Mescidin yapımına başlanmadan önce arazi inşaata hazır hale getirildi; bu amaçla arsada buradaki bulunan müşrik mezarlarını başka yerlere taşıdılar. Mescidin inşa faaliyetine başta Hz. Peygamber (sav) olmak üzere bütün Müslümanlar maddî imkânlarıyla ve bizzat çalışmak suretiyle fiziki katkılarıyla iştirak ettiler. Duvarları yükseltilen binanın direkleri hurma gövdelerinden, tavanı ise yine hurma dallarından yapıldı. Mescidin kıblesi Kudüs’e doğruydu. İbadet yerinin tamamlanmasından sonra binanın hemen bitişiğine Hz. Peygamber (sav) ve ailesinin kalacakları odalar ilave edildi. Bütün bu çalışmalar bittikten sonra Rasûlüllah (sav) misafir kaldığı Ebû Eyyûb el-Ensârî’nin evinden ayrılıp kendi konutuna yerleşti.[2]

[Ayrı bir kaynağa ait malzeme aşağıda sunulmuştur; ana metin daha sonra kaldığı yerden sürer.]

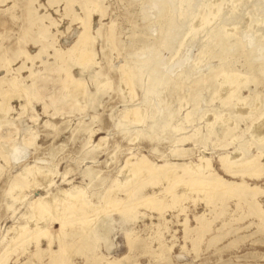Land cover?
I'll use <instances>...</instances> for the list:
<instances>
[{"label":"rangeland","instance_id":"obj_1","mask_svg":"<svg viewBox=\"0 0 264 264\" xmlns=\"http://www.w3.org/2000/svg\"><path fill=\"white\" fill-rule=\"evenodd\" d=\"M0 90V264H264V178L220 159L264 164V0H0ZM61 190L87 218L15 243Z\"/></svg>","mask_w":264,"mask_h":264},{"label":"bare ground","instance_id":"obj_2","mask_svg":"<svg viewBox=\"0 0 264 264\" xmlns=\"http://www.w3.org/2000/svg\"><path fill=\"white\" fill-rule=\"evenodd\" d=\"M90 17H91V13L88 12L85 16V20L83 21L84 30L82 31L76 45L85 43V41L89 38L92 39L91 36L87 35V30L90 27ZM43 45H46V43H43ZM81 56L83 57V59L88 58V55L86 53H83V52H82ZM82 57H81V59H82ZM228 92L232 93L233 89H230V91H228ZM3 94H4V91L0 90V95L3 96ZM9 94H7V95H9ZM132 111H134V110H132ZM135 117H134V119H135ZM261 125H263L262 122H261ZM259 127H260V125H259ZM255 130H258V129H255ZM257 133L258 134L255 133L257 135V138L255 141L260 142V143H264V125L262 127H260V129ZM18 154H19V150L17 148H15L13 150V158L17 159ZM259 156L260 155H257V157L242 163L241 164V166H242L241 170H233L227 163L224 162V159H225L224 157H222L220 159L222 161V166L224 167L226 172H228V173L239 172L240 173L239 176H241L242 178H247L249 180H259V179L264 178V164H261L259 162ZM206 162H207V166H209V161L206 160ZM125 167L127 170L132 172V176H133L132 178H135L137 175H139L141 173L146 174L145 176H147V177H153L155 174L163 172L165 170L166 175H168V177L171 180H173L175 183V181L179 179V176L176 175V173H174V171L176 168L181 169L183 167V164L177 163V164H164L161 166H155L154 164H152L151 162H148V161L140 160L137 163H131L128 160L126 162ZM33 169H35V168L33 167ZM183 173H185V172L183 171ZM198 173H199V175H198L199 178H196L195 177L196 175L193 174L194 176L190 175L189 180L187 182H185V184H188L189 188H191L193 190H196V187H197L200 191L204 190V191H207L209 193L215 194V193H217L218 190L224 189L228 185V183L225 180H223L221 177H219L215 174L211 173L210 176L208 177V179H206L202 175L201 171H198ZM45 177H46V174H42L39 171H37V173L33 174V180L37 181V182L40 180H44ZM235 185L240 186V185H242V183H235ZM59 192H62L61 194H63L62 197H60V198L58 196H57L58 198H55L56 196L54 197L52 195V198L49 196L48 198H44V199L37 198L33 201L34 215H35V217L38 218V220L36 219L37 222H34V224L36 223V226H34V228H31L28 226L27 227H21L20 232H18L19 233L18 237H16V239H15V243L22 242L32 233H37V229L39 228V226L37 225L38 221L45 219V217L49 216L48 218L53 219V221H55L56 223H59V224H62V222H63L62 216L74 215V213H76V212H81V214H82L81 219L85 220L87 218V212L84 209L87 206V202L85 200L86 199L85 196L82 193L75 192V191L67 192L65 190H61ZM33 220H35V219H33ZM86 227H87L86 228L87 230L92 227L90 222H89V224H86ZM93 227H94V225H93ZM87 232H89V230ZM36 242H38V239H36Z\"/></svg>","mask_w":264,"mask_h":264}]
</instances>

Müslümanların ibadet merkezi olan Mecit’in hemen arka kısmına sayıları 30’a ulaşan yoksul ve evsizlere kalma yeri inşa edilmişti ki, buraya Suffe adı verilmiştir. Sözlükte “gölgelik” anlamına gelen suffe, Mescid-i Nebevî’nin giriş kısmında Medine’de evleri ve kalabilecek yakınları olmayan bir kısım sahâbînin barınması için yapılan mekânın adı olmuştur. Gerçekten de Hicretin başlamasıyla Medine'de büyük bir nüfus yığılması meydana gelmişti. Allah Rasûlü (sav) Ensar ile Muhacirler arasında kardeşlik (muâhât) kurmak suretiyle Mekkeli her bir muhaciri Medineli bir ailenin yanına yerleştirdi. Evli olan muhacirler ge­nellikle sığınabilecek bir yer bulabilirken bekâr, özellikle de kimsesiz ve fakir olan muhacirlerin yerleştirilmesi pek mümkün olmuyor, değişik yerlerde barınan kimsesiz muhacir­lerin çeşitli ihtiyaçlarım karşılamak da zor oluyordu. Bu durum onların Suffe gibi merkezî bir yerde toplanması zaruretini doğurmuştur. Burada kalan ve çoğunluğunu muhacirlerden oluşan topluluğa “Ashâbü’s-Suffe / Ashâb-ı Suffe” veya “Ehlü’s-Suffe / Ehl-i Suffe” denilmiştir. Suffe’de kalanların ihtiyaçları başta Hz. Peygamber (sav) olmak üzere diğer Müslümanlar tarafından karşılanmıştır.[3] Buradan Suffe’nin sosyal bir ihtiyaçtan doğmuş olduğu görülse de burasının aynı zamanda Mecit’in yanı başındaki bir eğitim merkezi misyonu üstlendiği hususu da unutulmamalıdır. Zira Suffe, sadece ihtiyaç sahibi Müslümanların barınması amacıyla yapılmış olsaydı, bunun için Mescid-i Nebî’nin yanında inşa edilmesi şart değildi; Medine’de uygun olan başka bir yere de bu bina yapılabilirdi. Bu sebeple Suffe’nin eğitim mekânı olma misyonunun daha öncelikli olduğu anlaşılır.  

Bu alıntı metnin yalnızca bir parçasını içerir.